If there’s one thing that gets me on my high horse, it’s assumed knowledge. In fact, more than just putting me on my high horse, it also gets my goat. This, of course, becomes quite difficult, as trying to restrain a live, belligerent goat on an equally hostile thoroughbred is no easy task. In fact, it’s so difficult that I have begun to resent it. And resentment is something that totally gets my gander. It’s not just the fact of getting my gander as much as what it does with my gander once it’s in its nasty little hands. Those who take ganders that don’t belong to them as clearly a societal menace and should be stopped as a matter of priority.
Now on my high horse, balancing my goat and searching for my gander which has been kidnapped by person or persons unknown, I am determined to get to the bottom of things. I am, in fact, like a dog with a bone. This of course, frightens the goat, which immediately scarpers. The absence of anything resembling opposable digits means that the horse is now nigh-on impossible to control. This makes me feel like a complete goose. Having found my goose, I am still in search of my gander, albeit on a directionless nag that is wandering about the countryside. I tell you, it’s a state of affairs that has really put the cat amongst the pigeons. The goat, naturally enough, thinks this is hilarious.
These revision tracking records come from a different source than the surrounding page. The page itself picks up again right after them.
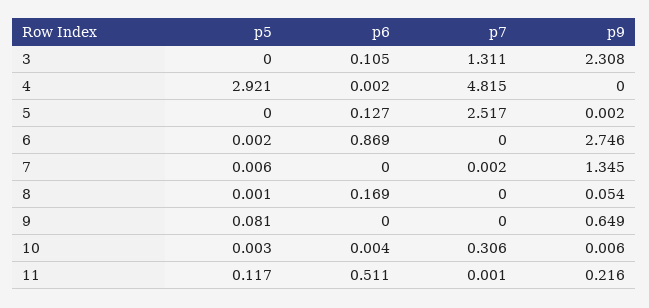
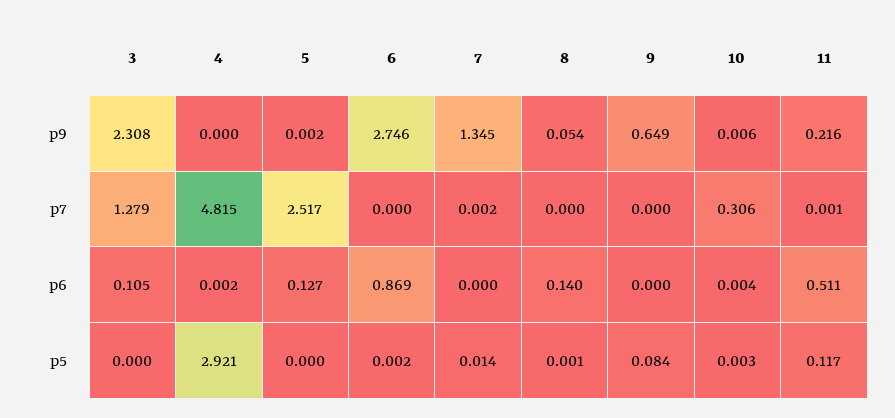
  {
    "p5": {
      "3": 0,
      "4": 2.921,
      "5": 0,
      "6": 0.002,
-     "7": 0.006,
+     "7": 0.014,
      "8": 0.001,
-     "9": 0.081,
+     "9": 0.084,
      "10": 0.003,
      "11": 0.117
    },
    "p6": {
      "3": 0.105,
      "4": 0.002,
      "5": 0.127,
      "6": 0.869,
      "7": 0,
-     "8": 0.169,
+     "8": 0.14,
      "9": 0,
      "10": 0.004,
      "11": 0.511
    },
    "p7": {
-     "3": 1.311,
+     "3": 1.279,
      "4": 4.815,
      "5": 2.517,
      "6": 0,
      "7": 0.002,
      "8": 0,
      "9": 0,
      "10": 0.306,
      "11": 0.001
    },
    "p9": {
      "3": 2.308,
      "4": 0,
      "5": 0.002,
      "6": 2.746,
      "7": 1.345,
      "8": 0.054,
      "9": 0.649,
      "10": 0.006,
      "11": 0.216
    }
  }

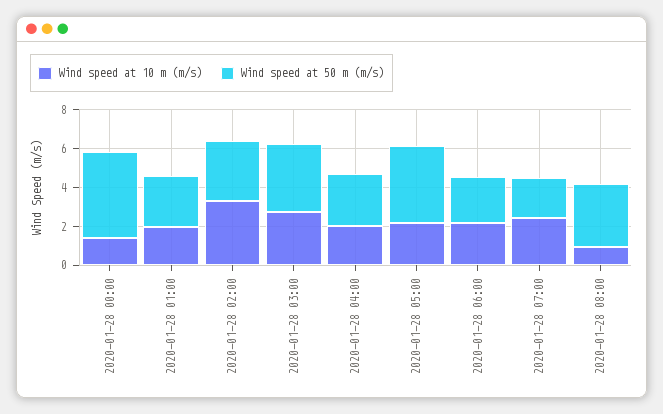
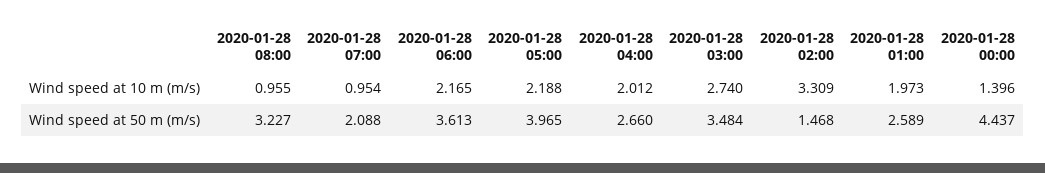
  {
    "Wind speed at 10 m (m/s)": {
      "2020-01-28 00:00": 1.396,
      "2020-01-28 01:00": 1.973,
      "2020-01-28 02:00": 3.309,
      "2020-01-28 03:00": 2.74,
      "2020-01-28 04:00": 2.012,
      "2020-01-28 05:00": 2.188,
      "2020-01-28 06:00": 2.165,
-     "2020-01-28 07:00": 2.5,
+     "2020-01-28 07:00": 0.954,
      "2020-01-28 08:00": 0.955
    },
    "Wind speed at 50 m (m/s)": {
      "2020-01-28 00:00": 4.437,
      "2020-01-28 01:00": 2.589,
-     "2020-01-28 02:00": 3,
+     "2020-01-28 02:00": 1.468,
      "2020-01-28 03:00": 3.484,
      "2020-01-28 04:00": 2.66,
      "2020-01-28 05:00": 3.965,
-     "2020-01-28 06:00": 2.5,
+     "2020-01-28 06:00": 3.613,
      "2020-01-28 07:00": 2.088,
      "2020-01-28 08:00": 3.227
    }
  }

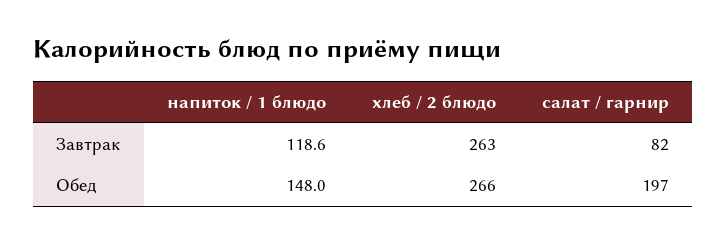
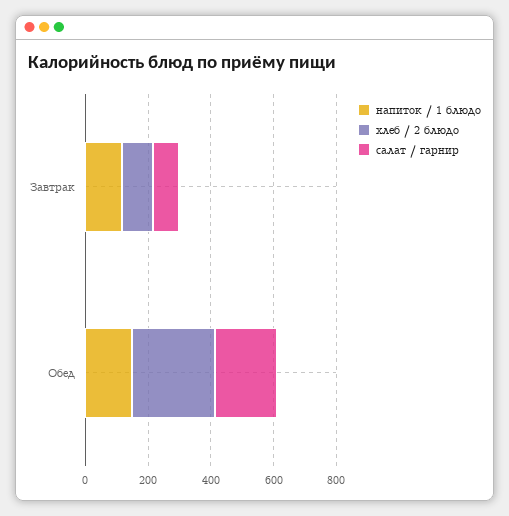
  {
    "напиток / 1 блюдо": {
      "Завтрак": 118.6,
      "Обед": 148
    },
    "хлеб / 2 блюдо": {
-     "Завтрак": 263,
+     "Завтрак": 100,
      "Обед": 266
    },
    "салат / гарнир": {
      "Завтрак": 82,
      "Обед": 197
    }
  }

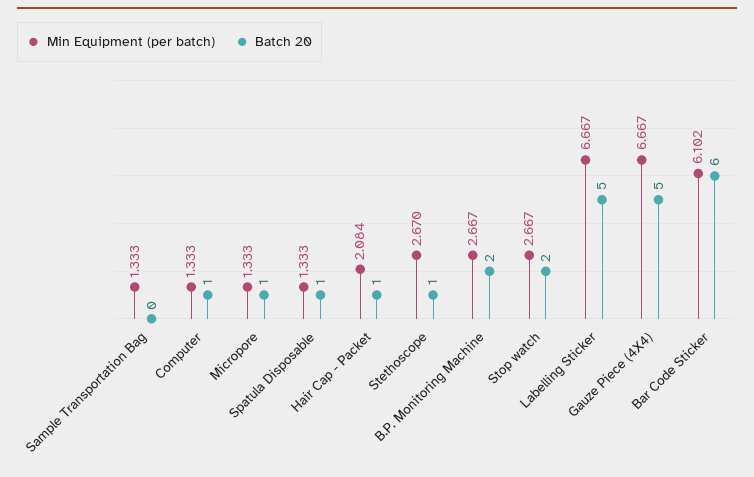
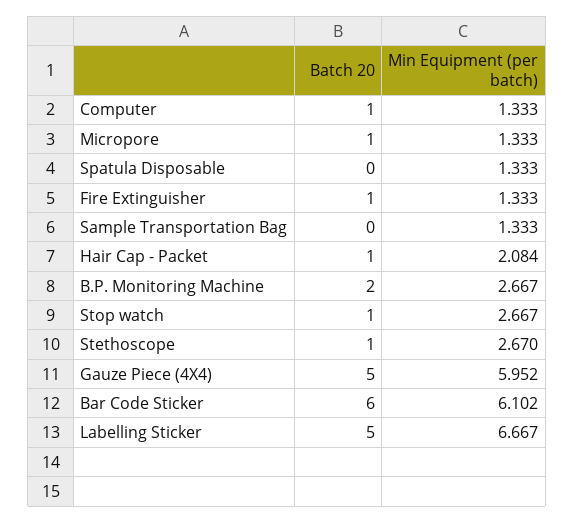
  {
    "Min Equipment (per batch)": {
      "Sample Transportation Bag": 1.333,
      "Computer": 1.333,
      "Micropore": 1.333,
      "Spatula Disposable": 1.333,
      "Hair Cap - Packet": 2.084,
      "Stethoscope": 2.67,
      "B.P. Monitoring Machine": 2.667,
      "Stop watch": 2.667,
      "Labelling Sticker": 6.667,
-     "Gauze Piece (4X4)": 6.667,
+     "Gauze Piece (4X4)": 5.952,
-     "Bar Code Sticker": 6.102
+     "Bar Code Sticker": 6.102,
+     "Fire Extinguisher": 1.333
    },
    "Batch 20": {
      "Sample Transportation Bag": 0,
      "Computer": 1,
      "Micropore": 1,
-     "Spatula Disposable": 1,
+     "Spatula Disposable": 0,
      "Hair Cap - Packet": 1,
      "Stethoscope": 1,
      "B.P. Monitoring Machine": 2,
-     "Stop watch": 2,
+     "Stop watch": 1,
      "Labelling Sticker": 5,
      "Gauze Piece (4X4)": 5,
-     "Bar Code Sticker": 6
+     "Bar Code Sticker": 6,
+     "Fire Extinguisher": 1
    }
  }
All this mayhem because of a lousy sticker on my milk telling me that it is ‘permeate free’. It is clear what I should do. I must give up the gander, surrender the goose, yield the goat and put the high horse out to pasture. It is time to give it a rest, at least for a while. I should start by being a little kinder to myself, to various metaphorical animals and, indeed, to other people. In fact, perhaps I’ll make some phone calls and cheer some people up. If they don’t answer, I’ll leave a message. I will, of course, turn my phone to ‘vibrate’. I suppose I don’t really need that ringtone after all. Not every battle is worth fighting. Not every affront deserves the high horse.